– Есть еще кое-что, сэр. Дело в том, что разумники с этих кораблей говорили, дескать, ауспиции ошибочны – по крайней мере, общеизвестные – и шарльер готов открыться. Типа, совсем скоро. Но и это еще не все… – Я поморщилась. – Честное слово, сэр, я уверена, что это сплошная чепуха.
– Когда ты сказала «не все», что имелось в виду?
Я вздохнула:
– Разумники говорили, что на этот счет ходят кое-какие темные слухи, сэр. Что в шарльере припрятана какая-то достойная добыча, но ни у кого не хватило духу ее вытащить. Понимаете, там нет лестниц. Только здоровенная отвесная шахта до самого центра, и комнаты вокруг нее. Большинство экипажей видят такое и думают, что слишком много будет возни с лебедками, ведрами и так далее. – Я сглотнула, чувствуя, что могла зайти слишком далеко. – Ну, в общем, такое я услышала.
Труско задумался над моей информацией. Он молчал дольше, чем я ожидала. Это позволило мне окинуть комнату взглядом, рассматривая карты и документы в рамках, которые он развесил по стенам. Я увидела инструменты, безделицы и всякую параферналию, которой не смогла подыскать названия, но все выглядело блестящим, дорогим на вид и аккуратно расставленным. Помещение выглядело воображаемой, а не настоящей капитанской каютой.
– Это довольно интересно, Фура, – задумчиво произнес он. – Но напрашивается вопрос: отчего эти два корабля не полетели туда сами?
– Я услышала лишь часть разговора, сэр. Все, что я знаю о парусах и орбитах, можно нацарапать на марке.
Он опять махнул дрожащей рукой:
– Продолжай.
– Начнем с того, что они оказались не в том месте. Им пришлось бы стартовать из дальней части процессий Солнечных Краев, обойти множество миров… пусть даже на всех парусах… Они бы не успели, сэр. Им бы не хватило времени – окно должно закрыться до их прибытия.
– Но ты ведь не знаешь, где этот шарльер и находится ли он в пределах досягаемости «Королевы».
– Нет, сэр… то есть я не понимаю, где он. Но у меня есть кое-какие параметры орбиты и название, которое как-то с ним связано. Клык. – Я прищурилась. – Это вам о чем-то говорит, сэр?
– Нет, – медленно ответил Труско. – Не говорит. Только вот…
– Что, сэр?
– Слухи, Фура. Вот и все. Кусочки и объедки. Я обычно не настолько глуп, чтобы вкладываться в такое, но… говоришь, у тебя есть параметры?

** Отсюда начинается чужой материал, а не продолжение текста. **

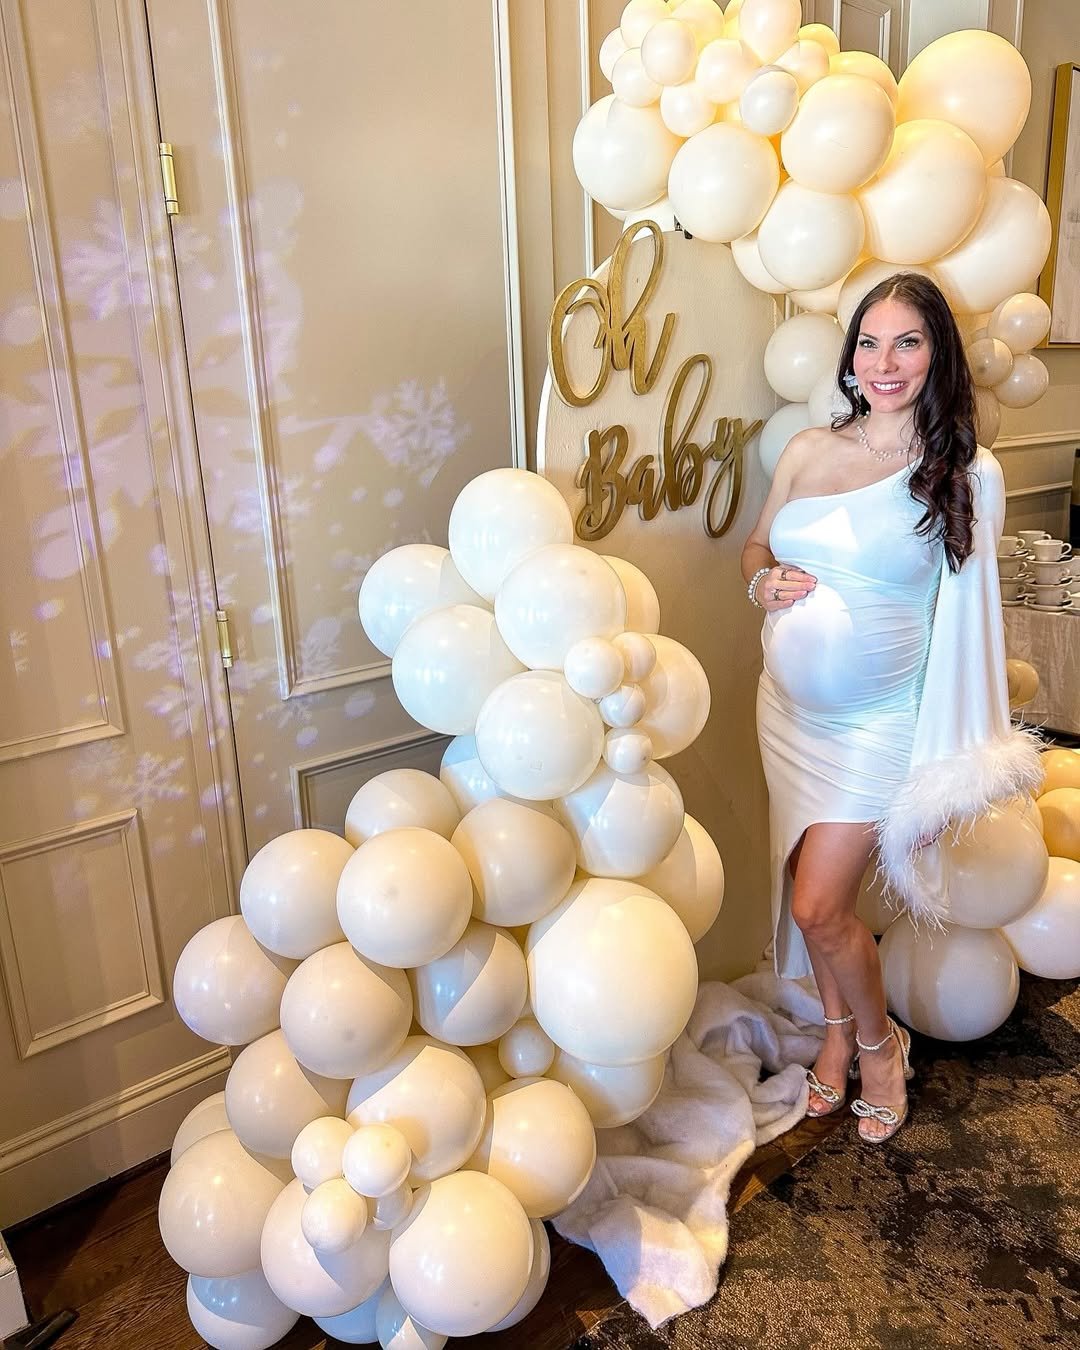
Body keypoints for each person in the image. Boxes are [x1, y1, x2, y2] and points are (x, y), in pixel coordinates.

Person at [740, 273, 1042, 1143]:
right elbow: (757, 545)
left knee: (817, 907)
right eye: (869, 342)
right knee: (807, 890)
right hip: (787, 716)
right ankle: (835, 1036)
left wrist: (956, 751)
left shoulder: (966, 472)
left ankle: (879, 1047)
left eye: (907, 342)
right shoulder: (808, 449)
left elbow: (971, 619)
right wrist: (762, 580)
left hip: (878, 724)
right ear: (850, 358)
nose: (885, 362)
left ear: (936, 355)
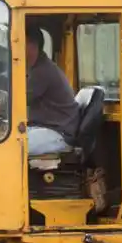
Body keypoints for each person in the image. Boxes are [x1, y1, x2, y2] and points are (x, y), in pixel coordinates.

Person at [24, 24, 80, 156]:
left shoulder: (43, 71)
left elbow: (17, 100)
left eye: (18, 42)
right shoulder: (32, 69)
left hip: (58, 133)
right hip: (43, 128)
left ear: (32, 44)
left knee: (12, 147)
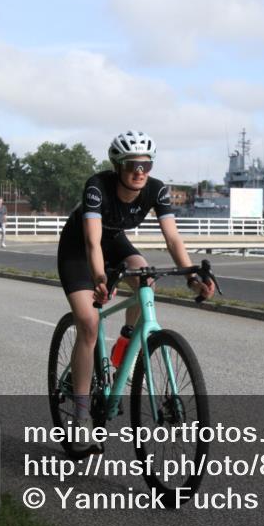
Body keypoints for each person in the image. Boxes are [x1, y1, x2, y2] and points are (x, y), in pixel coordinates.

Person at [56, 131, 215, 450]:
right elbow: (90, 241)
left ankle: (124, 347)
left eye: (146, 164)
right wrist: (100, 277)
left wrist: (191, 277)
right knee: (88, 324)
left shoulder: (157, 190)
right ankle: (82, 419)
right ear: (117, 165)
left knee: (146, 278)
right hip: (78, 248)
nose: (140, 171)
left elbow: (172, 239)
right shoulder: (97, 187)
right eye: (132, 164)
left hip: (113, 241)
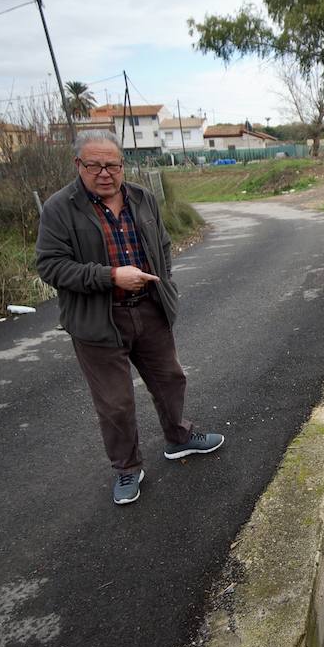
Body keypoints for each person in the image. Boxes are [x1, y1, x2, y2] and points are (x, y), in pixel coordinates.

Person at [36, 130, 223, 505]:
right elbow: (50, 266)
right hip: (98, 321)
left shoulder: (142, 198)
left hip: (150, 310)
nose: (105, 173)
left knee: (171, 379)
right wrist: (109, 277)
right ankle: (127, 468)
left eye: (113, 165)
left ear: (122, 165)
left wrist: (163, 283)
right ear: (78, 165)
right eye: (95, 165)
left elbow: (164, 245)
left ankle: (179, 438)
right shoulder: (60, 207)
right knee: (115, 402)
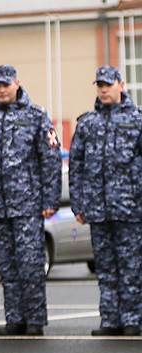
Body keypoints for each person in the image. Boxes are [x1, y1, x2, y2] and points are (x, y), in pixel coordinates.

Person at [0, 65, 61, 336]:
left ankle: (34, 320)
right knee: (6, 265)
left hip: (28, 205)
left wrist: (49, 199)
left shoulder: (35, 116)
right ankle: (14, 318)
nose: (2, 89)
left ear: (17, 83)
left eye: (6, 84)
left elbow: (50, 159)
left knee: (31, 264)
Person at [69, 65, 142, 336]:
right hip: (98, 208)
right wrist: (78, 203)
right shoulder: (87, 123)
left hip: (130, 208)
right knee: (106, 267)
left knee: (131, 266)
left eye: (108, 84)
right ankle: (110, 320)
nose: (103, 89)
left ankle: (133, 319)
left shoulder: (136, 119)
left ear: (121, 85)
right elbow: (76, 165)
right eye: (99, 84)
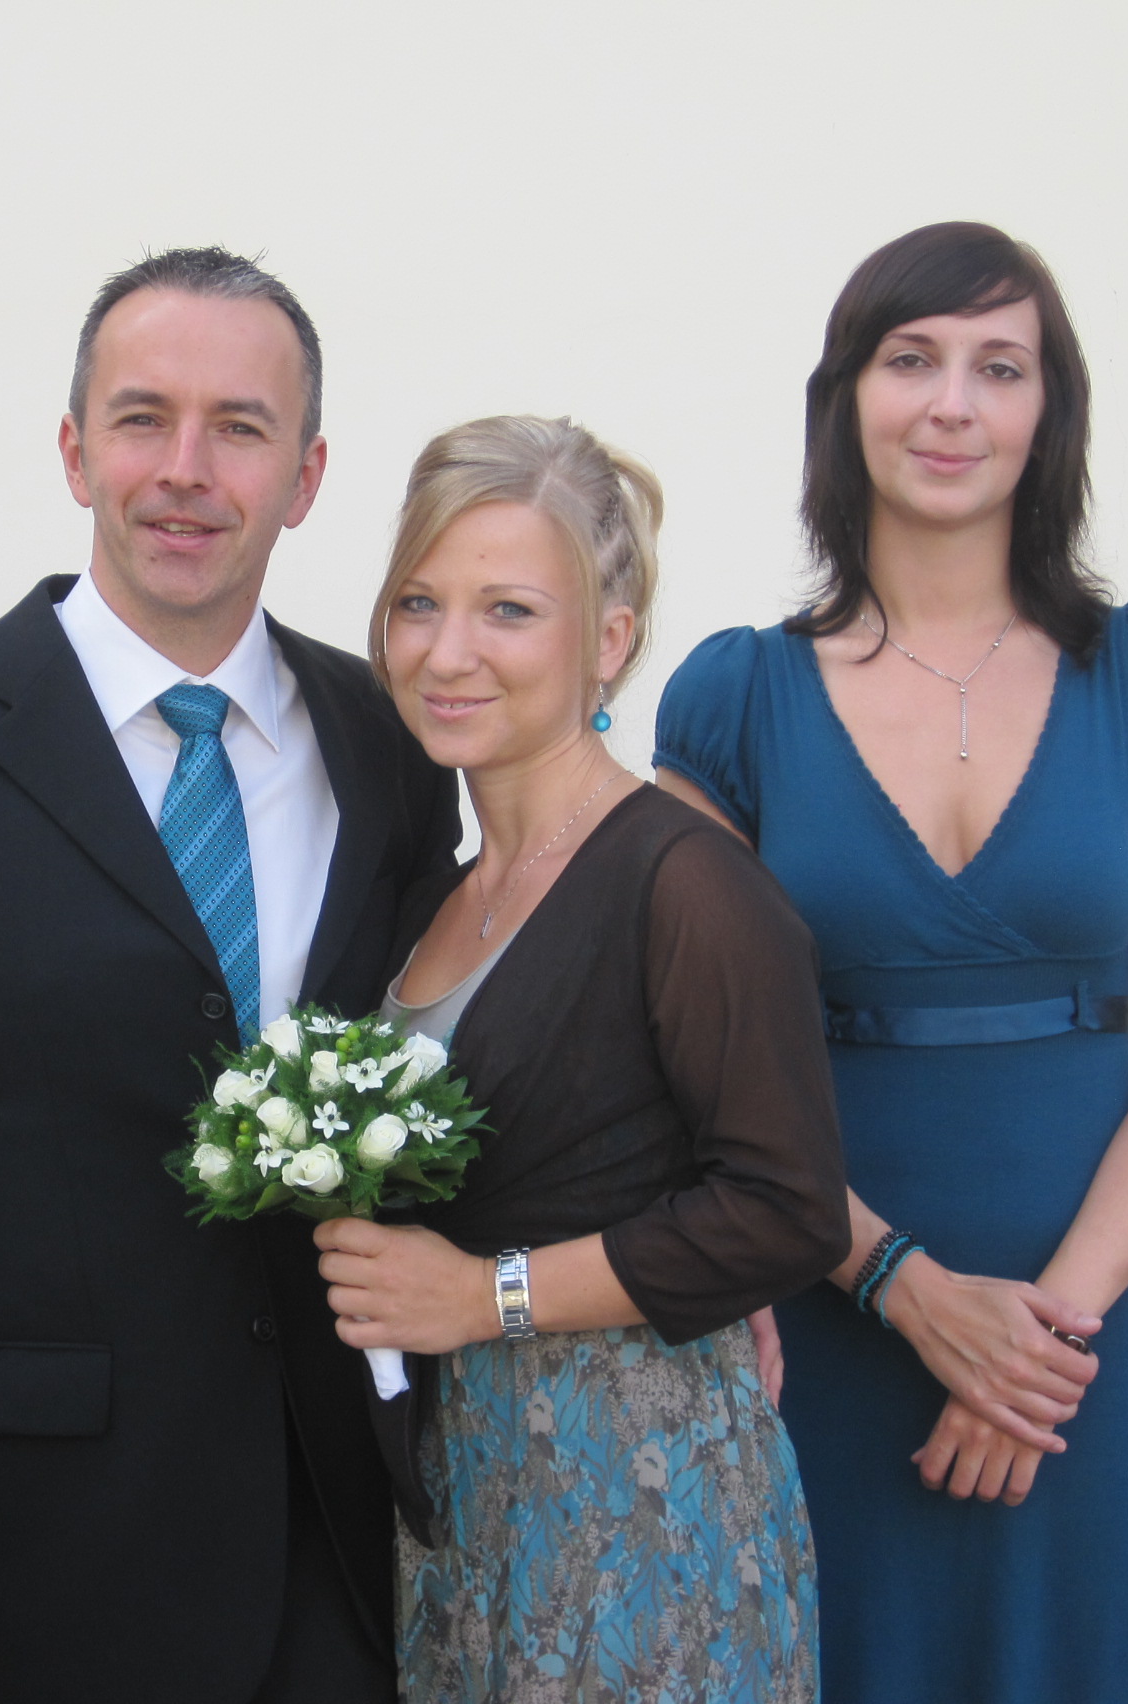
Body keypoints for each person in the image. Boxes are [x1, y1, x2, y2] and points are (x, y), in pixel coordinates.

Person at [0, 247, 462, 1704]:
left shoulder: (389, 742)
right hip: (23, 1539)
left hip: (331, 1518)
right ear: (76, 452)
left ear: (307, 476)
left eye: (240, 428)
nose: (186, 470)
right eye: (144, 419)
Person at [652, 222, 1128, 1703]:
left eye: (1001, 368)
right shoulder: (735, 696)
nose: (952, 405)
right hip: (831, 1324)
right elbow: (687, 1055)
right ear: (846, 397)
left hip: (1095, 1349)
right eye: (911, 359)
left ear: (1052, 413)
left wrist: (1040, 1348)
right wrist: (907, 1289)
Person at [313, 415, 850, 1703]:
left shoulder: (688, 884)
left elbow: (787, 1210)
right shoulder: (432, 898)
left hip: (643, 1510)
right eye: (418, 603)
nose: (448, 652)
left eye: (508, 610)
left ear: (610, 640)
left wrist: (483, 1296)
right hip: (467, 1510)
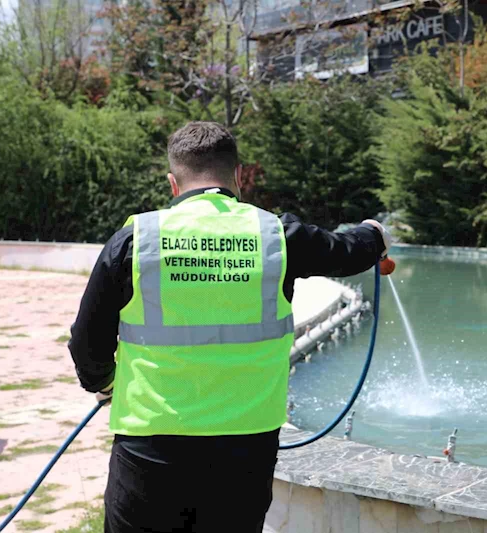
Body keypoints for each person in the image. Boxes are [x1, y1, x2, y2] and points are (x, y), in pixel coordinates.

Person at [68, 121, 391, 533]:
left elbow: (86, 342)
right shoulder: (275, 235)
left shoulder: (138, 239)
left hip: (151, 449)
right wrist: (375, 233)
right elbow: (347, 250)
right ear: (238, 176)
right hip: (245, 451)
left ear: (173, 183)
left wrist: (104, 382)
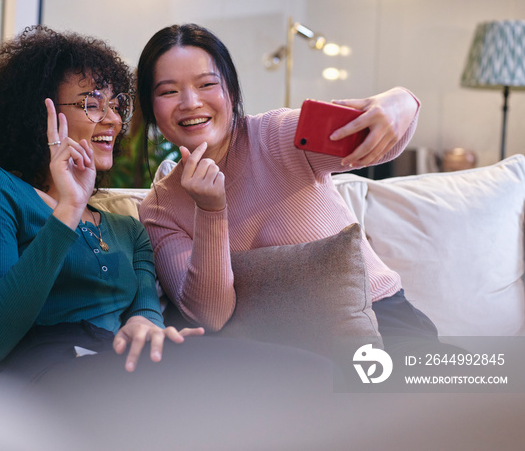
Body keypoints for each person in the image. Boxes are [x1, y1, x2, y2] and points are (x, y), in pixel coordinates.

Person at [135, 23, 444, 352]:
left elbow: (377, 140)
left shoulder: (277, 135)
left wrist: (402, 101)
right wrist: (210, 210)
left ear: (233, 93)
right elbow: (210, 315)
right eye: (168, 91)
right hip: (281, 354)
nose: (190, 102)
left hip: (382, 319)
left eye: (207, 84)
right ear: (151, 108)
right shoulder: (161, 208)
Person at [0, 25, 203, 389]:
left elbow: (145, 303)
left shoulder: (129, 229)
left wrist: (144, 321)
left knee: (271, 371)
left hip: (126, 367)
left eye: (116, 105)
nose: (113, 120)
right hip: (53, 377)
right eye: (92, 104)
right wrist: (68, 210)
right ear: (37, 115)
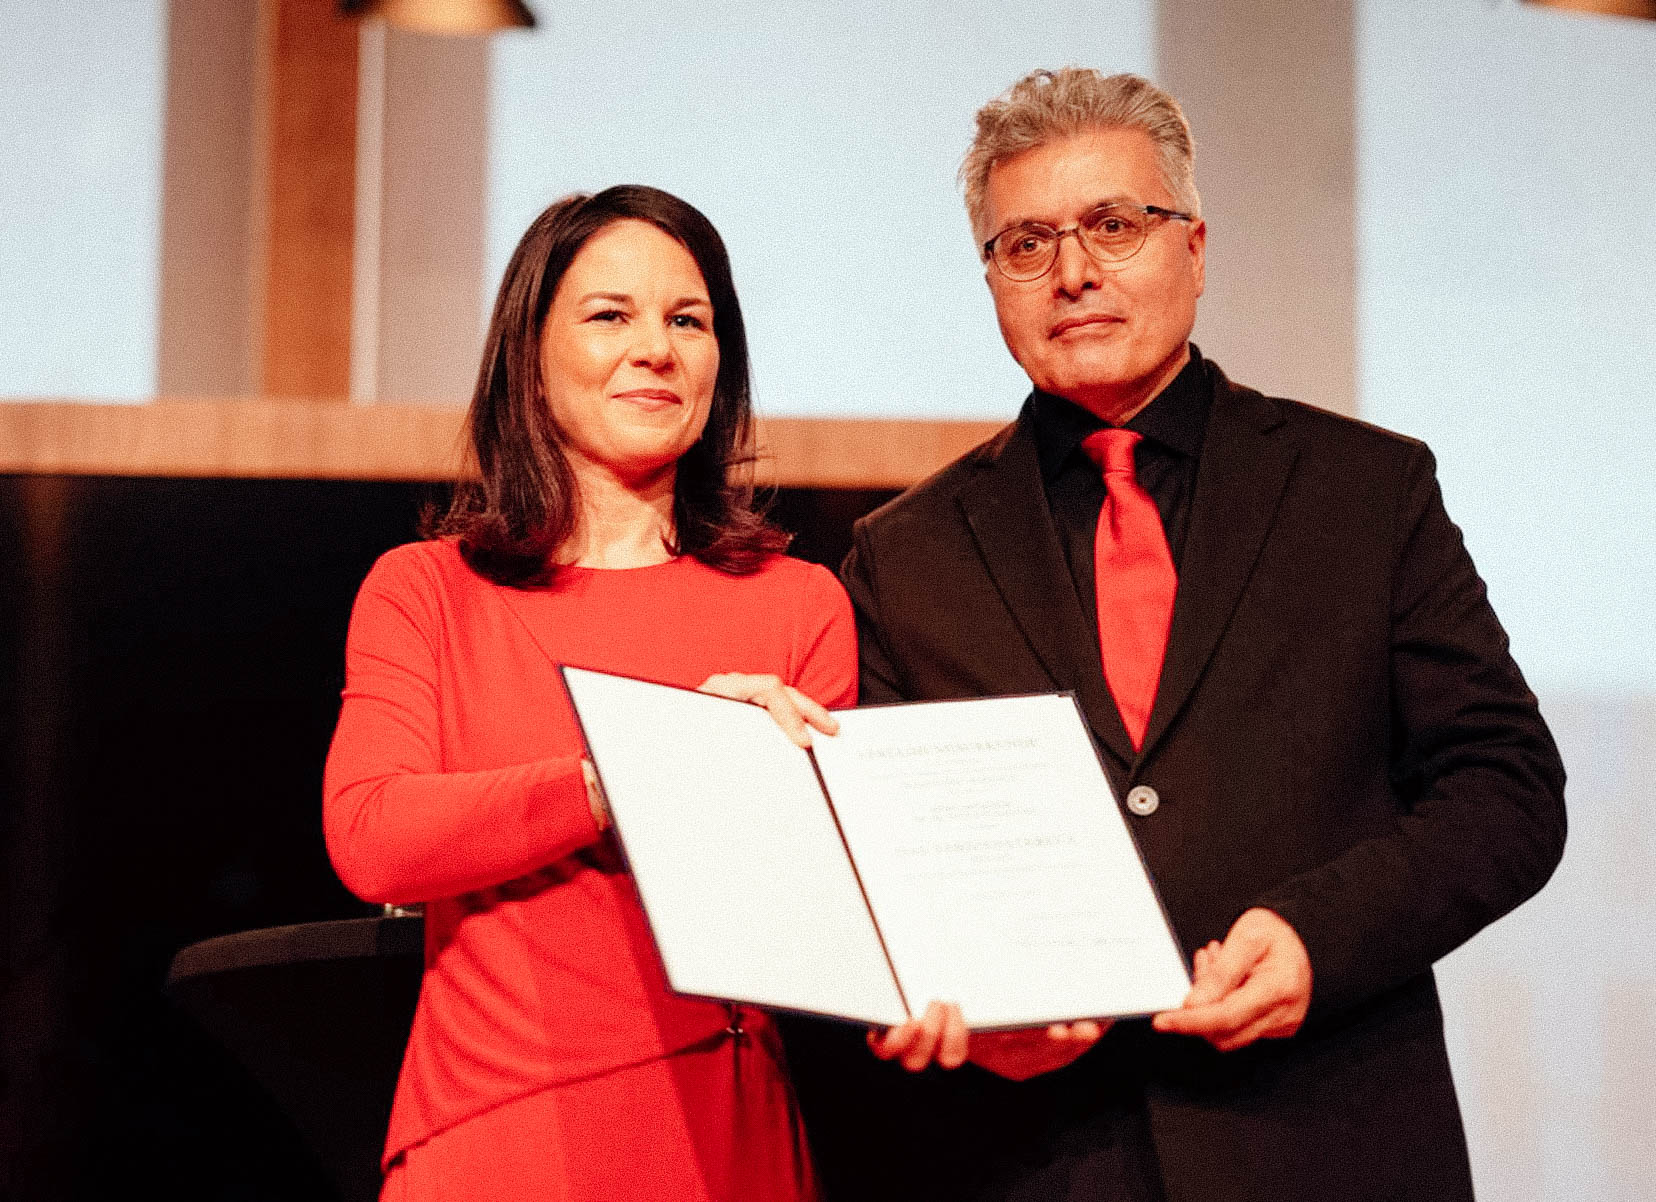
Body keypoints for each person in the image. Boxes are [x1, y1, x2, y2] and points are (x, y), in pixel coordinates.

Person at [786, 69, 1567, 1202]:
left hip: (1329, 1145)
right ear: (991, 280)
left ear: (1195, 248)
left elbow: (1507, 787)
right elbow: (887, 865)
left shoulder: (1364, 490)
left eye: (1114, 224)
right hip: (1042, 1157)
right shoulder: (906, 554)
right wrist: (972, 998)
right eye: (1027, 244)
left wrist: (1318, 937)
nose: (1073, 272)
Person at [323, 185, 856, 1201]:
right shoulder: (426, 589)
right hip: (496, 1136)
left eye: (688, 321)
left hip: (722, 1137)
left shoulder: (800, 603)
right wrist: (621, 778)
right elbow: (371, 834)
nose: (655, 349)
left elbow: (833, 908)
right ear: (528, 356)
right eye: (610, 315)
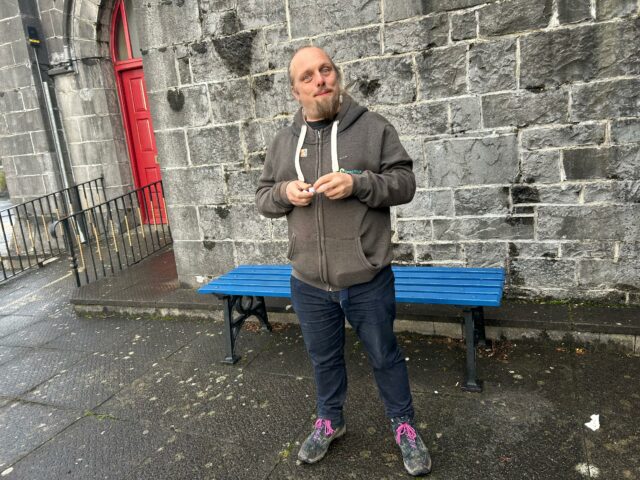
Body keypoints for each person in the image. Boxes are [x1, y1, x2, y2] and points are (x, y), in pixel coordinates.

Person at [255, 46, 431, 477]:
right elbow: (263, 196)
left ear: (337, 74)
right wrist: (283, 194)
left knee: (385, 356)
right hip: (309, 281)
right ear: (296, 91)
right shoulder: (283, 142)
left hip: (366, 277)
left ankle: (403, 425)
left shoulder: (373, 128)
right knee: (323, 359)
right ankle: (330, 420)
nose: (321, 80)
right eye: (309, 76)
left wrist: (359, 183)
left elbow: (404, 183)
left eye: (326, 70)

– Я получила цифры, сэр. Для меня они немногое значат, но вы, наверное, разберетесь.
– Так показывай.
Есть планы, которые идут кувырком, едва начавшись, а есть такие, которые вызывают страх, потому что развиваются слишком хорошо, слишком гладко, набирая жуткую скорость, как трамвай, едущий вниз по крутой части Джонсери-роуд с выключенными тормозами.
Я запустила в Труско Клыком. Я думала, он будет пережевывать новые сведения день или два, прежде чем начнет действовать – если вообще начнет. Но через час после моего отчета капитан созвал всю команду на камбуз. Для этого ему не пришлось уходить далеко от своей каюты. Теперь при нем были кое-какие карты и книги, и выглядел он нервным и взбудораженным балованным мальчишкой, которому пообещали особый подарок в преддверии дня рождения. Он едва держал себя в руках.
– Некоторое время назад, – начал он, напыщенно раздуваясь, – я получил от Фуры обычные разведывательные данные. Фура не придала им значения, но среди заурядных сплетен нашлось то, в чем я немедленно опознал самородок, тот неповторимый обрывок сведений, что попадается лишь раз в десять дет, да и то если повезет.
Большинство из нас были готовы выслушать его, прежде чем прийти к каким-то выводам. Но Гатинг уже качал головой с презрительным видом, как будто заранее заявляя, что его не обманешь, в отличие от нас, простаков.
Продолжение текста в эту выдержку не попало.